* _Assigned task_
Report, as a bare number, how many lines in the data contain "width".

* _Records provided_
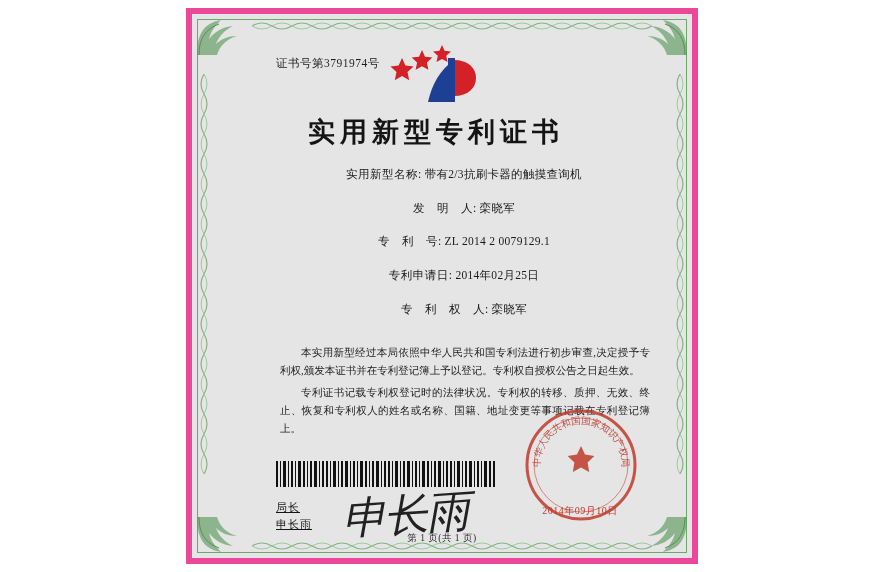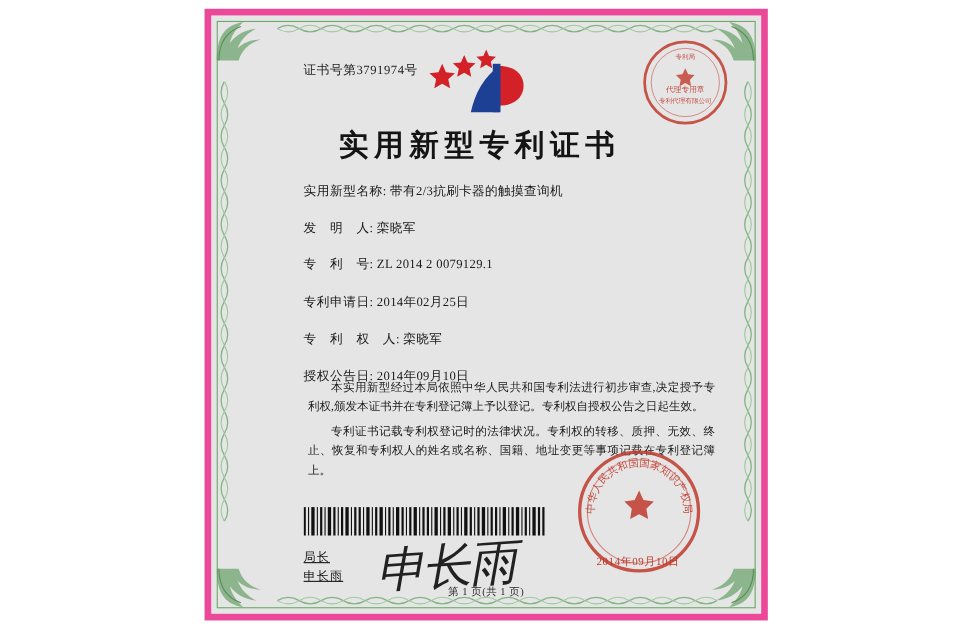--- a/index.html
+++ b/index.html
@@ -255,16 +255,6 @@
       </svg>
     </div>
 
-    <div class="seal-top">
-      <svg width="82" height="82" viewBox="0 0 82 82">
-        <circle cx="41" cy="41" r="37" fill="none" stroke="#c0392b" stroke-width="2.5" opacity=".85"></circle>
-        <circle cx="41" cy="41" r="31" fill="none" stroke="#c0392b" stroke-width="0.8" opacity=".6"></circle>
-        <path d="M41 28 l2.6 5.4 5.9 .8 -4.3 4.2 1 5.9 -5.2 -2.8 -5.2 2.8 1 -5.9 -4.3 -4.2 5.9 -.8z" fill="#c0392b" opacity=".8"></path>
-        <text x="41" y="50" font-size="7" fill="#c0392b" text-anchor="middle" font-family="DejaVu Sans, sans-serif" opacity=".9">代理专用章</text>
-        <text x="41" y="60" font-size="6" fill="#c0392b" text-anchor="middle" font-family="DejaVu Sans, sans-serif" opacity=".85">专利代理有限公司</text>
-        <text x="41" y="20" font-size="6" fill="#c0392b" text-anchor="middle" font-family="DejaVu Sans, sans-serif" opacity=".85">专利局</text>
-      </svg>
-    </div>
 
     <div class="main-title">实用新型专利证书</div>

* _Reply to the exercise_
3